The spotlight will shine on an emerging singer-songwriter next week, when Get It On Vinyl Records artist Emma Kade releases her first album, Transparent, on CD and vinyl with a concert at Prince Charles Theatre.
The free concert runs 7 p.m. Feb. 6, featuring Kade (perhaps better known by her non-stage name, Emma Boutet) performing her album’s first single, “Echo”, with a few covers and other songs from the album — including the title song, which she first sang in that theatre in the first edition of the Creston’s Best Singer contest (part of the now defunct Kootenays’ Best Singer series).
“That was my first time ever performing in my entire life,” the 18-year-old said. “I didn’t know what to expect.”
She didn’t place in the 2010 or 2011 contests, but continued writing songs. It’s little surprise that Kade loves to sing and compose — she comes from two musical families, especially her dad’s side.
“They all sing and play instruments,” she said. “Even when I was really little, before I could walk, my dad would play guitar and I’d sing with him.”
Her dad introduced her to songs by John Denver and Carpenters, and Kade grew to like a bit of everything, including Ed Sheeran and Taylor Swift, who have influenced her style.
“I definitely want to be a pop artist, not so much obnoxious pop, but with folky influences,” said Kade.
After her mom posted a clip of Kade singing on Facebook, her style piqued the interest of Get It On Vinyl and Get It On Vinyl Records owners T.J. Goodwin and Andy Brown. They requested a few demo tracks — which Kade recorded at the Creston Valley Public Library — then met with Kade, signed her and brought her to their Bozeman, Mont., studio for a nine-day recording session in June and July.
The duo’s company is dedicated to preserving physical music and the independent record store.
“Our passion is vinyl, so our releases will always include vinyl in addition to CD and digital editions,” says their website, getitonvinyl.com. “All of our vinyl releases include additional music, extra artwork and limited edition coloured first pressings.”
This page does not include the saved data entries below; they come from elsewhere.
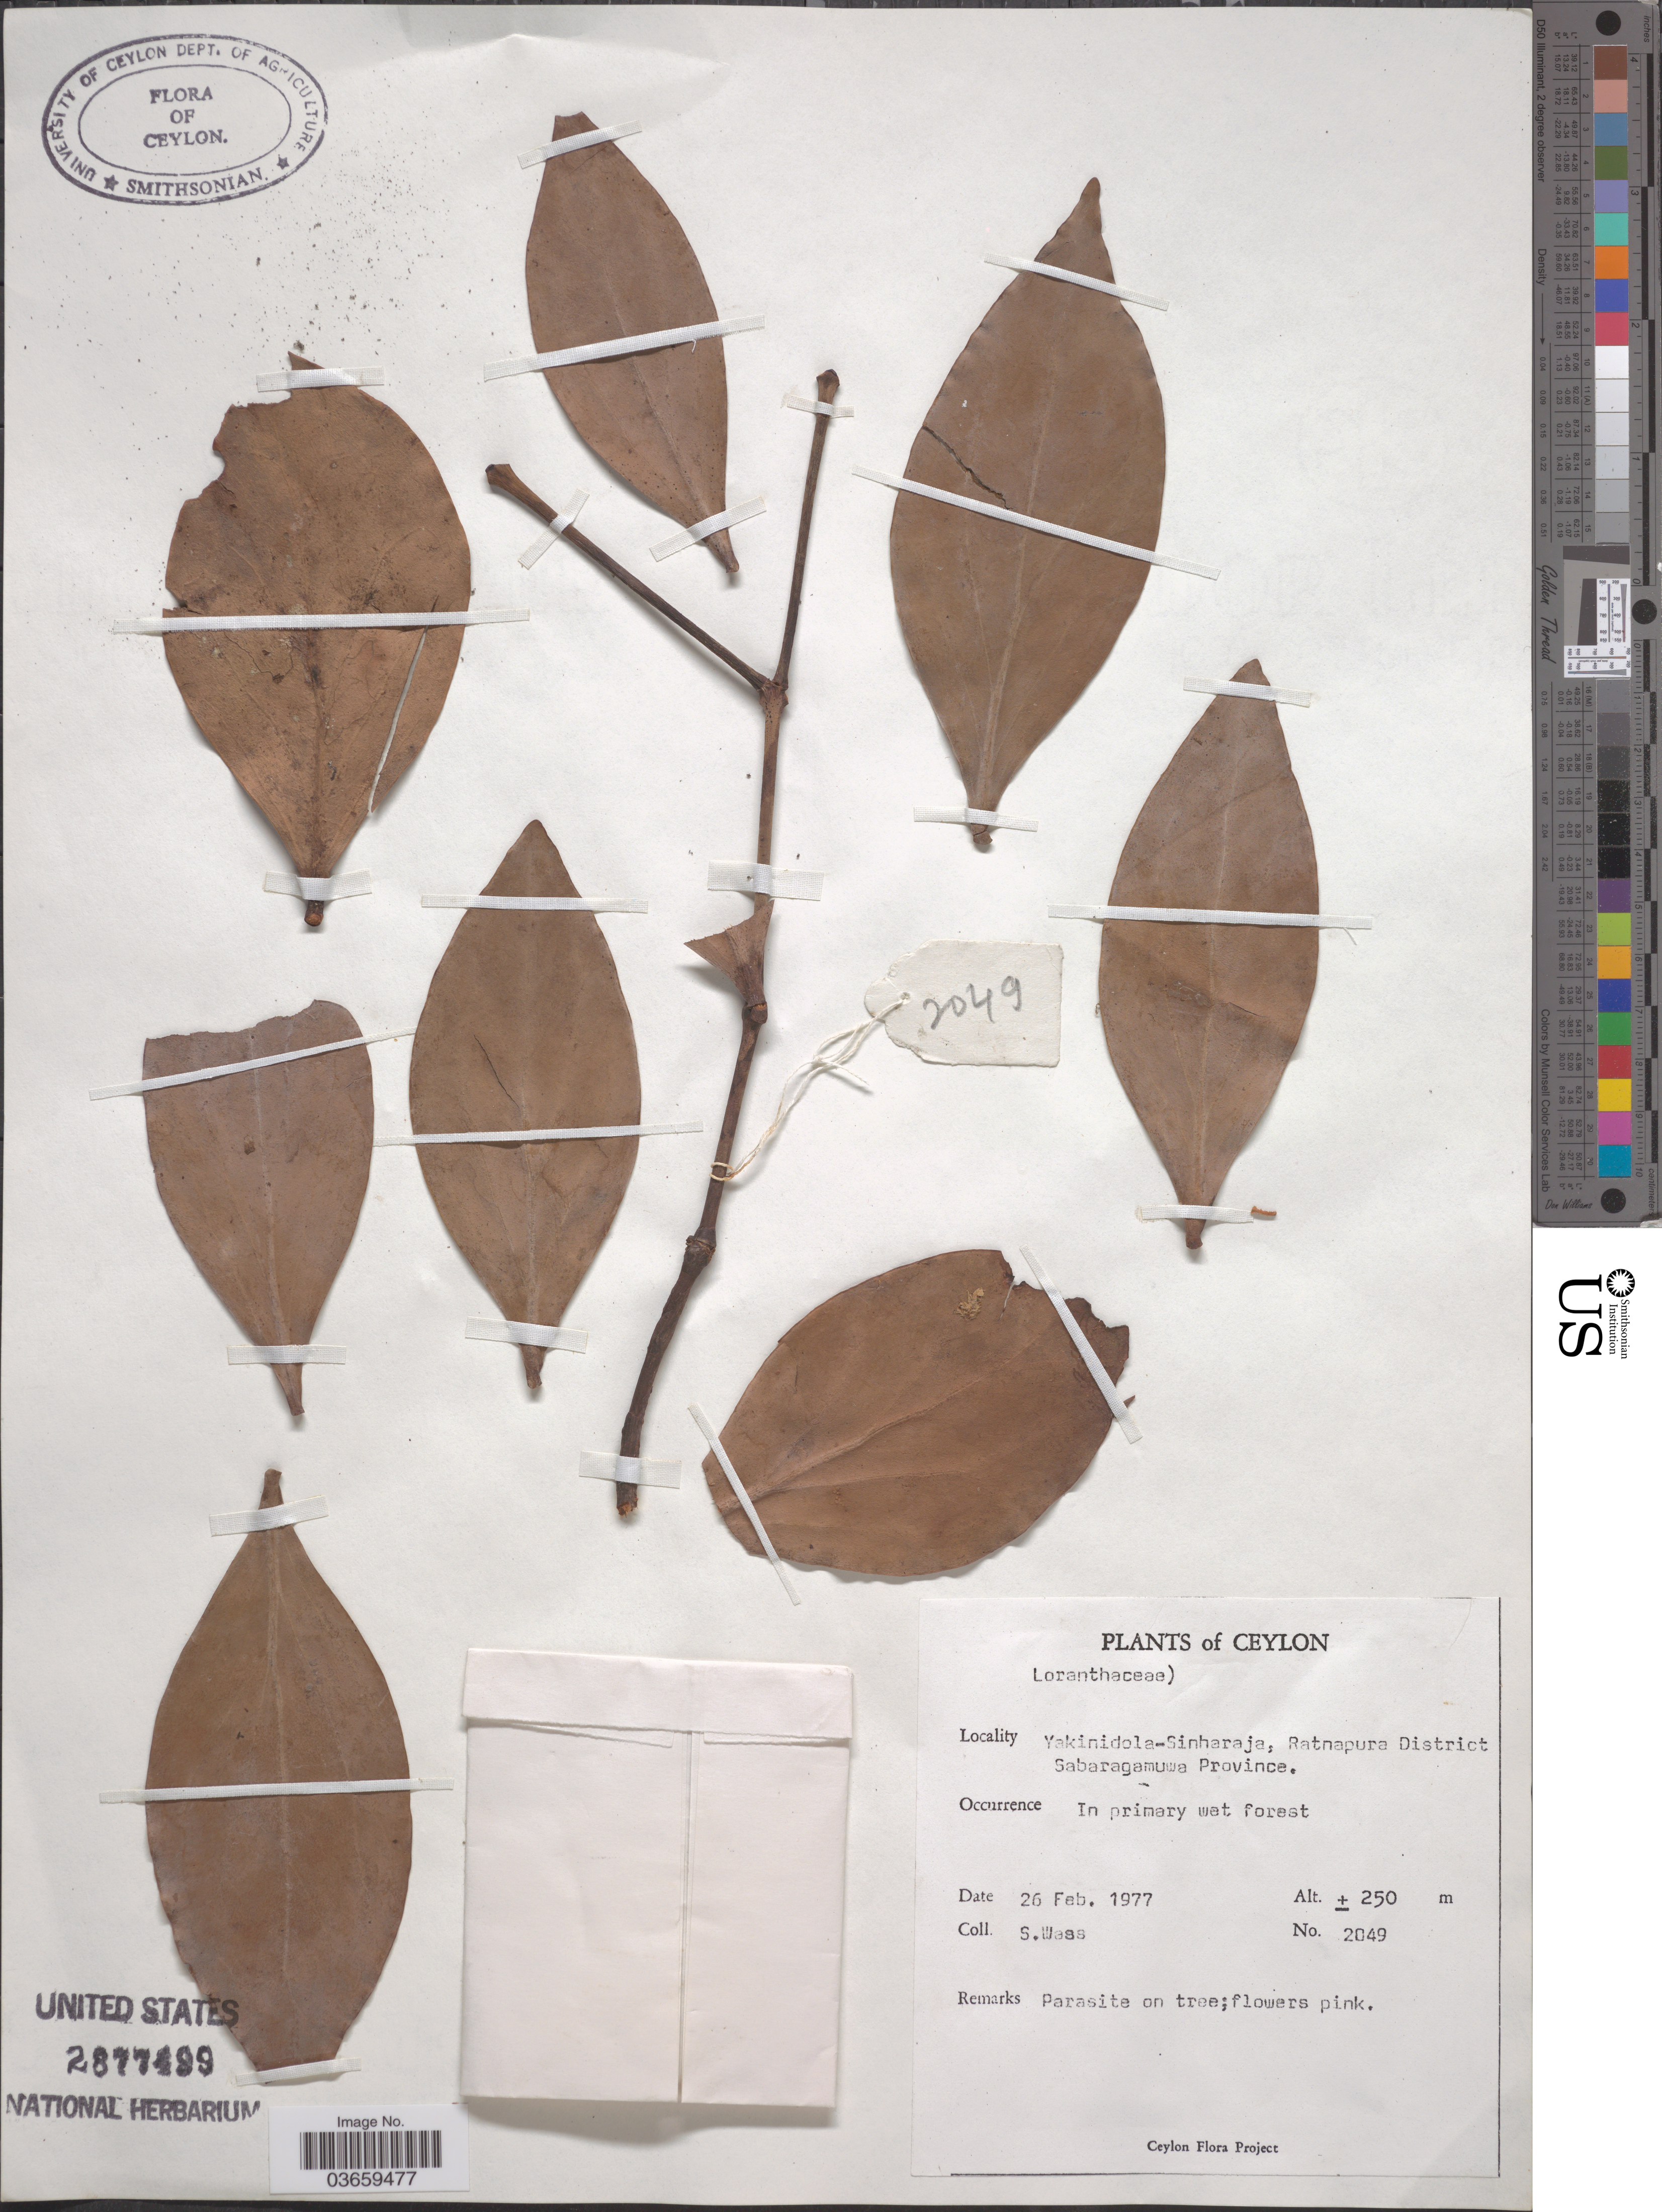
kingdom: Plantae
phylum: Tracheophyta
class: Magnoliopsida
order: Santalales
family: Loranthaceae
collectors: S. Wass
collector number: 2049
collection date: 1977-02-26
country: Sri Lanka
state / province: Sabaragamuwa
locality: Ceylon. Yakinidola-Sinharaja, Ratnapura District.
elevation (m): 250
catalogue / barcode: US 2877499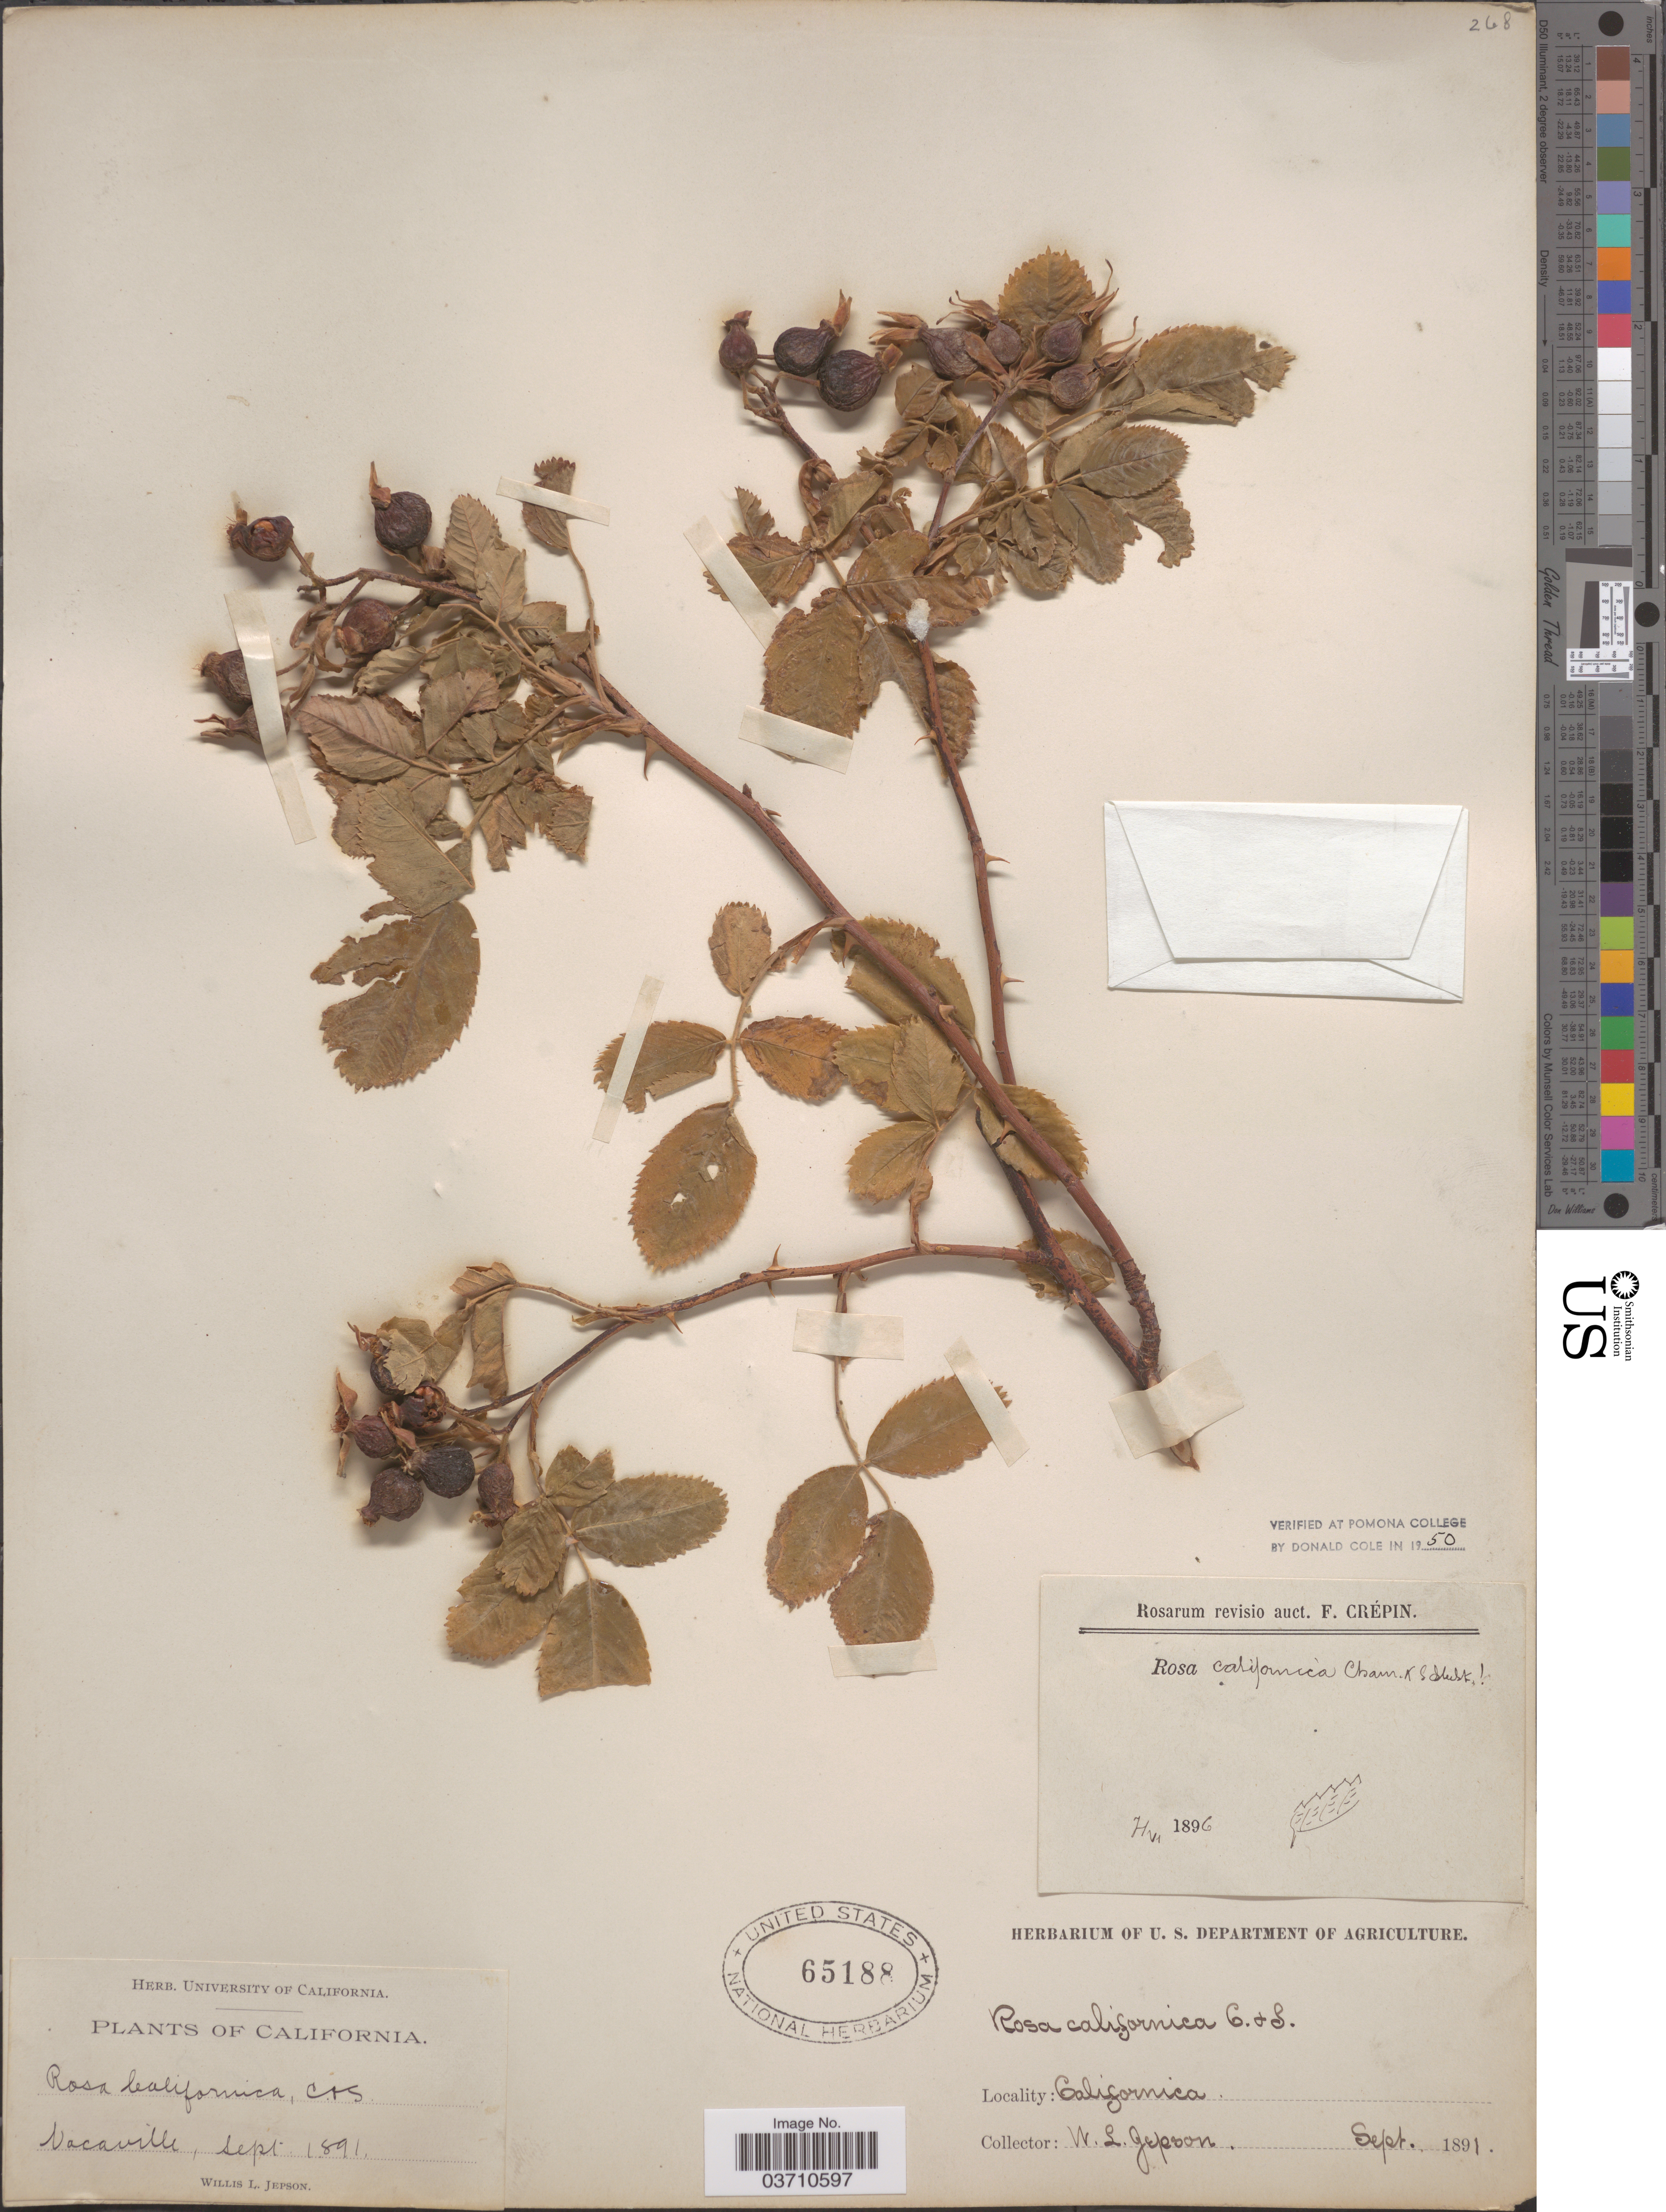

Signing with Get It On Vinyl Records changed Kade’s listening habits — she started listening to records about six months ago.
“The hipsters, I tell you, are bringing them back,” she said.
Kade sings and plays guitar on the album, joined by a bass player and drummer, who impressed her on the first day of the recording session.
“I got there and they knew my songs and all the words, and when to break and when to stop,” she said. “It was so crazy to listen to what bass and drums can do for an album. It just brings it all together.”
There are 10 songs on Transparent, plus an acoustic bonus track on the vinyl version, whittled down from dozens written by Kade over the last few years.
“I always knew I was going to make a record — even when I didn’t know I was going to make a record,” she said with a laugh.
The album, she said, is about unrequited love, and selecting the best of the best made it a sure bet that listeners will enjoy what they hear.
“You need to make sure that every song is perfect, every song is catchy, every song is going to sell,” Kade said. “You can’t just get a new name and start over.”
That said, Kade is planning to simply enjoy the ride, although she’s not sure where it’s taking her — and “making it big” is just a small part of the equation.
“It’s not something I’m striving for because I think I’ll always do music. … I’d be doing this even if I was in college studying to be something I don’t want to be.”